*** Opening of Given data ***

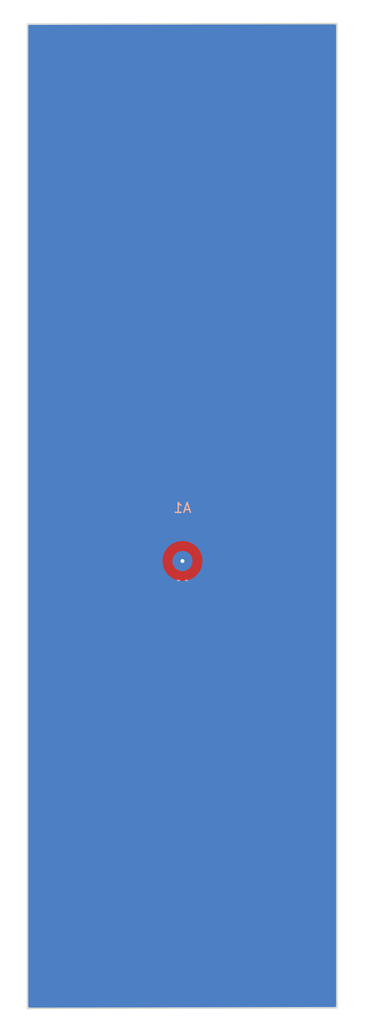
<source format=kicad_pcb>
(kicad_pcb (version 20190605) (host pcbnew "6.0.0-unknown")

  (general
    (thickness 1.6)
    (drawings 6)
    (tracks 0)
    (modules 1)
    (nets 2)
  )

  (page "A4")
  (layers
    (0 "F.Cu" signal)
    (31 "B.Cu" signal)
    (32 "B.Adhes" user)
    (33 "F.Adhes" user)
    (34 "B.Paste" user)
    (35 "F.Paste" user)
    (36 "B.SilkS" user)
    (37 "F.SilkS" user)
    (38 "B.Mask" user)
    (39 "F.Mask" user)
    (40 "Dwgs.User" user)
    (41 "Cmts.User" user)
    (42 "Eco1.User" user)
    (43 "Eco2.User" user)
    (44 "Edge.Cuts" user)
    (45 "Margin" user)
    (46 "B.CrtYd" user)
    (47 "F.CrtYd" user)
  )

  (setup
    (last_trace_width 0.25)
    (trace_clearance 0.2)
    (zone_clearance 0)
    (zone_45_only no)
    (trace_min 0.2)
    (via_size 0.8)
    (via_drill 0.4)
    (via_min_size 0.4)
    (via_min_drill 0.3)
    (uvia_size 0.3)
    (uvia_drill 0.1)
    (uvias_allowed no)
    (uvia_min_size 0.2)
    (uvia_min_drill 0.1)
    (max_error 0.005)
    (defaults
      (edge_clearance 0.01)
      (edge_cuts_line_width 0.05)
      (courtyard_line_width 0.05)
      (copper_line_width 0.2)
      (copper_text_dims (size 1.5 1.5) (thickness 0.3) keep_upright)
      (silk_line_width 0.12)
      (silk_text_dims (size 1 1) (thickness 0.15) keep_upright)
      (other_layers_line_width 0.1)
      (other_layers_text_dims (size 1 1) (thickness 0.15) keep_upright)
    )
    (pad_size 1.524 1.524)
    (pad_drill 0)
    (pad_to_mask_clearance 0)
    (solder_mask_min_width 0.25)
    (aux_axis_origin 53.55 111.95)
    (grid_origin 53.55 111.95)
    (visible_elements FFFFFF7F)
    (pcbplotparams
      (layerselection 0x010fc_ffffffff)
      (usegerberextensions false)
      (usegerberattributes false)
      (usegerberadvancedattributes false)
      (creategerberjobfile false)
      (excludeedgelayer true)
      (linewidth 0.100000)
      (plotframeref false)
      (viasonmask false)
      (mode 1)
      (useauxorigin false)
      (hpglpennumber 1)
      (hpglpenspeed 20)
      (hpglpendiameter 15.000000)
      (psnegative false)
      (psa4output false)
      (plotreference true)
      (plotvalue true)
      (plotinvisibletext false)
      (padsonsilk false)
      (subtractmaskfromsilk false)
      (outputformat 1)
      (mirror false)
      (drillshape 1)
      (scaleselection 1)
      (outputdirectory ""))
  )

  (net 0 "")
  (net 1 "GND")

  (net_class "Default" "This is the default net class."
    (clearance 0.2)
    (trace_width 0.25)
    (via_dia 0.8)
    (via_drill 0.4)
    (uvia_dia 0.3)
    (uvia_drill 0.1)
    (add_net "GND")
  )

  (module "antennas:patch_1x5" (layer "F.Cu") (tedit 5CB164A6) (tstamp 5CB16E22)
    (at 53.55 111.95)
    (path "/5CB15CD2")
    (fp_text reference "AE1" (at 0 -4.02) (layer "F.SilkS") hide
      (effects (font (size 1 1) (thickness 0.15)))
    )
    (fp_text value "Antenna_Chip" (at 0 -5.02) (layer "F.Fab")
      (effects (font (size 1 1) (thickness 0.15)))
    )
    (fp_poly (pts (xy -0.27 -50.95) (xy -0.27 41.91) (xy 0.27 41.91) (xy 0.27 -50.95)) (layer "F.Cu") (width 0))
    (fp_poly (pts (xy -6 41.91) (xy -6 29.01) (xy 6 29.01) (xy 6 41.91)) (layer "F.Cu") (width 0))
    (fp_poly (pts (xy -6 -50.95) (xy -6 -38.05) (xy 6 -38.05) (xy 6 -50.95)) (layer "F.Cu") (width 0))
    (fp_poly (pts (xy -7.01 21.92) (xy -7.01 9.83) (xy 7.01 9.83) (xy 7.01 21.92)) (layer "F.Cu") (width 0))
    (fp_poly (pts (xy -7.01 -30.96) (xy -7.01 -18.87) (xy 7.01 -18.87) (xy 7.01 -30.96)) (layer "F.Cu") (width 0))
    (fp_poly (pts (xy -8 -10.97) (xy -8 1.93) (xy 8 1.93) (xy 8 -10.97)) (layer "F.Cu") (width 0))
    (pad "1" thru_hole circle (at 0 0) (size 2.05 2.05) (drill 0.4) (layers *.Cu "B.Mask")
      (solder_mask_margin 1) (clearance 1))
    (pad "2" smd custom (at 0.01 -3.08) (size 1.524 1.524) (layers "B.Cu" "B.Mask")
      (net 1 "GND") (zone_connect 2)
      (options (clearance outline) (anchor circle))
      (primitives
        (gr_poly (pts
           (xy -4.09 -1) (xy -4.09 7.16) (xy -2.05 5.12) (xy -2.05 1.04)) (width 0))
        (gr_poly (pts
           (xy -4.09 7.16) (xy 4.07 7.16) (xy 2.03 5.12) (xy -2.05 5.12)) (width 0))
        (gr_poly (pts
           (xy 4.07 7.16) (xy 4.07 -1) (xy 2.03 1.04) (xy 2.03 5.12)) (width 0))
        (gr_poly (pts
           (xy 4.07 -1) (xy -4.09 -1) (xy -2.05 1.04) (xy 2.03 1.04)) (width 0))
      ))
  )

  (gr_text "A1" (at 53.55 106.55) (layer "B.SilkS") (tstamp 5CA5F70D)
    (effects (font (size 1 1) (thickness 0.15)) (justify mirror))
  )
  (gr_line (start 69.25 157.35) (end 69.25 57.35) (layer "Edge.Cuts") (width 0.15) (tstamp 5CA5A390))
  (gr_line (start 37.8 57.4) (end 37.8 57.4) (layer "Edge.Cuts") (width 0.15))
  (gr_line (start 37.8 157.4) (end 37.8 57.4) (layer "Edge.Cuts") (width 0.15))
  (gr_line (start 69.25 157.35) (end 37.8 157.4) (layer "Edge.Cuts") (width 0.15))
  (gr_line (start 37.8 57.4) (end 69.25 57.35) (layer "Edge.Cuts") (width 0.15))

  (zone (net 1) (net_name "GND") (layer "B.Cu") (tstamp 0) (hatch edge 0.508)
    (connect_pads yes (clearance 0))
    (min_thickness 0.254)
    (fill yes (thermal_gap 0.508) (thermal_bridge_width 0.508))
    (polygon
      (pts
        (xy 35 55) (xy 35 159) (xy 73.55 158.95) (xy 73.55 54.95)
      )
    )
    (filled_polygon
      (pts
        (xy 69.048 157.148321) (xy 38.002 157.19768) (xy 38.002 111.738046) (xy 51.398 111.738046) (xy 51.398 112.161954)
        (xy 51.4807 112.577715) (xy 51.642922 112.969354) (xy 51.878432 113.32182) (xy 52.17818 113.621568) (xy 52.530646 113.857078)
        (xy 52.922285 114.0193) (xy 53.338046 114.102) (xy 53.761954 114.102) (xy 54.177715 114.0193) (xy 54.569354 113.857078)
        (xy 54.92182 113.621568) (xy 55.221568 113.32182) (xy 55.457078 112.969354) (xy 55.6193 112.577715) (xy 55.702 112.161954)
        (xy 55.702 111.738046) (xy 55.6193 111.322285) (xy 55.457078 110.930646) (xy 55.221568 110.57818) (xy 54.92182 110.278432)
        (xy 54.569354 110.042922) (xy 54.177715 109.8807) (xy 53.761954 109.798) (xy 53.338046 109.798) (xy 52.922285 109.8807)
        (xy 52.530646 110.042922) (xy 52.17818 110.278432) (xy 51.878432 110.57818) (xy 51.642922 110.930646) (xy 51.4807 111.322285)
        (xy 51.398 111.738046) (xy 38.002 111.738046) (xy 38.002 57.601679) (xy 69.048001 57.55232)
      )
    )
  )
)

</source>
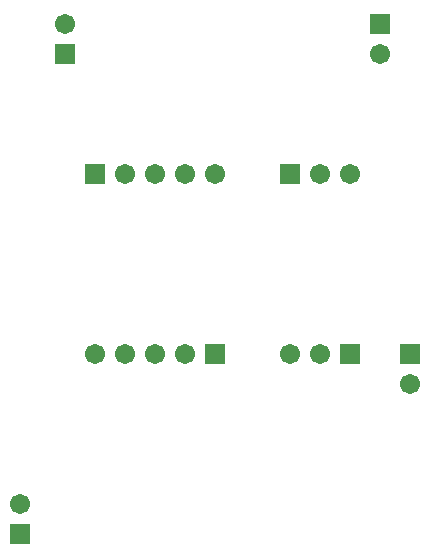
<source format=gbl>
G04 MADE WITH FRITZING*
G04 WWW.FRITZING.ORG*
G04 DOUBLE SIDED*
G04 HOLES PLATED*
G04 CONTOUR ON CENTER OF CONTOUR VECTOR*
%ASAXBY*%
%FSLAX23Y23*%
%MOIN*%
%OFA0B0*%
%SFA1.0B1.0*%
%ADD10C,0.067559*%
%ADD11R,0.067559X0.067559*%
%LNCOPPER0*%
G90*
G70*
G54D10*
X1572Y816D03*
X1572Y716D03*
X1172Y1416D03*
X1272Y1416D03*
X1372Y1416D03*
X522Y1416D03*
X622Y1416D03*
X722Y1416D03*
X822Y1416D03*
X922Y1416D03*
X922Y816D03*
X822Y816D03*
X722Y816D03*
X622Y816D03*
X522Y816D03*
X1372Y816D03*
X1272Y816D03*
X1172Y816D03*
X422Y1816D03*
X422Y1916D03*
X1472Y1916D03*
X1472Y1816D03*
X272Y216D03*
X272Y316D03*
G54D11*
X1572Y816D03*
X1172Y1416D03*
X522Y1416D03*
X922Y816D03*
X1372Y816D03*
X422Y1816D03*
X1472Y1916D03*
X272Y216D03*
G04 End of Copper0*
M02*
</source>
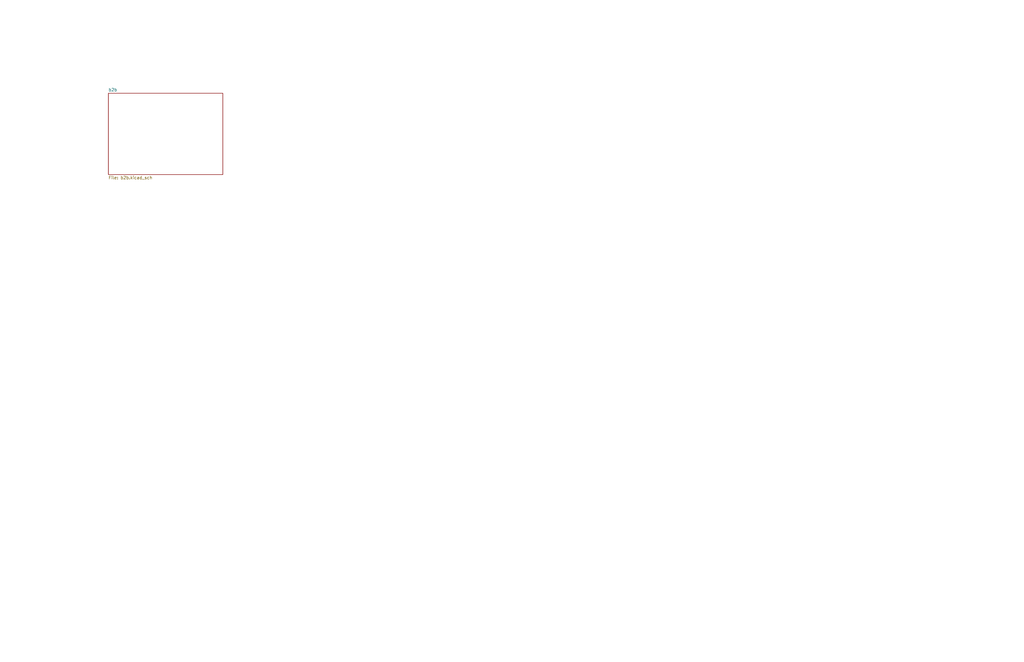
<source format=kicad_sch>
(kicad_sch
	(version 20231120)
	(generator "eeschema")
	(generator_version "8.0")
	(uuid "1d881721-6b5c-40e4-ad82-ad7aa7534091")
	(paper "USLedger")
	(lib_symbols)
	(sheet
		(at 45.72 39.37)
		(size 48.26 34.29)
		(fields_autoplaced yes)
		(stroke
			(width 0.1524)
			(type solid)
		)
		(fill
			(color 0 0 0 0.0000)
		)
		(uuid "b81bd18d-00fb-4768-9a2f-8fa5d0532b88")
		(property "Sheetname" "b2b"
			(at 45.72 38.6584 0)
			(effects
				(font
					(size 1.27 1.27)
				)
				(justify left bottom)
			)
		)
		(property "Sheetfile" "b2b.kicad_sch"
			(at 45.72 74.2446 0)
			(effects
				(font
					(size 1.27 1.27)
				)
				(justify left top)
			)
		)
		(instances
			(project "breakout-stackthrough"
				(path "/1d881721-6b5c-40e4-ad82-ad7aa7534091"
					(page "2")
				)
			)
		)
	)
	(sheet_instances
		(path "/"
			(page "1")
		)
	)
)

</source>
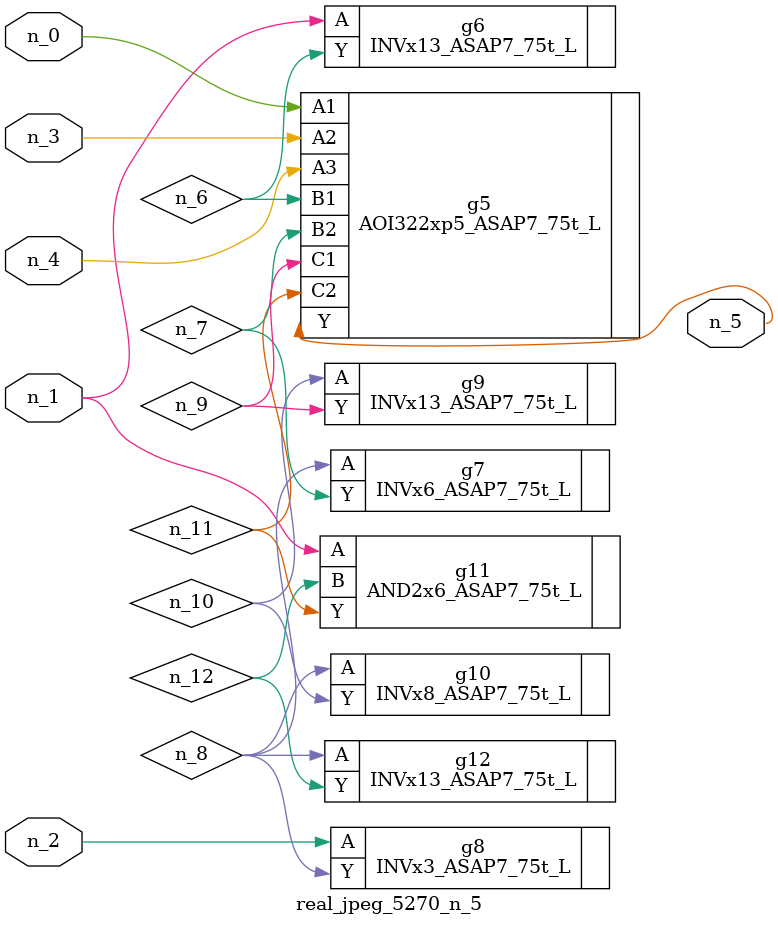
<source format=v>
module real_jpeg_5270_n_5 (n_4, n_0, n_1, n_2, n_3, n_5);

input n_4;
input n_0;
input n_1;
input n_2;
input n_3;

output n_5;

wire n_12;
wire n_8;
wire n_11;
wire n_6;
wire n_7;
wire n_10;
wire n_9;

AOI322xp5_ASAP7_75t_L g5 ( 
.A1(n_0),
.A2(n_3),
.A3(n_4),
.B1(n_6),
.B2(n_7),
.C1(n_9),
.C2(n_11),
.Y(n_5)
);

INVx13_ASAP7_75t_L g6 ( 
.A(n_1),
.Y(n_6)
);

AND2x6_ASAP7_75t_L g11 ( 
.A(n_1),
.B(n_12),
.Y(n_11)
);

INVx3_ASAP7_75t_L g8 ( 
.A(n_2),
.Y(n_8)
);

INVx6_ASAP7_75t_L g7 ( 
.A(n_8),
.Y(n_7)
);

INVx8_ASAP7_75t_L g10 ( 
.A(n_8),
.Y(n_10)
);

INVx13_ASAP7_75t_L g12 ( 
.A(n_8),
.Y(n_12)
);

INVx13_ASAP7_75t_L g9 ( 
.A(n_10),
.Y(n_9)
);


endmodule
</source>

*** Close of Given data ***

- Problem description: Pull out every line in the data above that has the word "uuid".

- Result of this task:
	(uuid "1d881721-6b5c-40e4-ad82-ad7aa7534091")
		(uuid "b81bd18d-00fb-4768-9a2f-8fa5d0532b88")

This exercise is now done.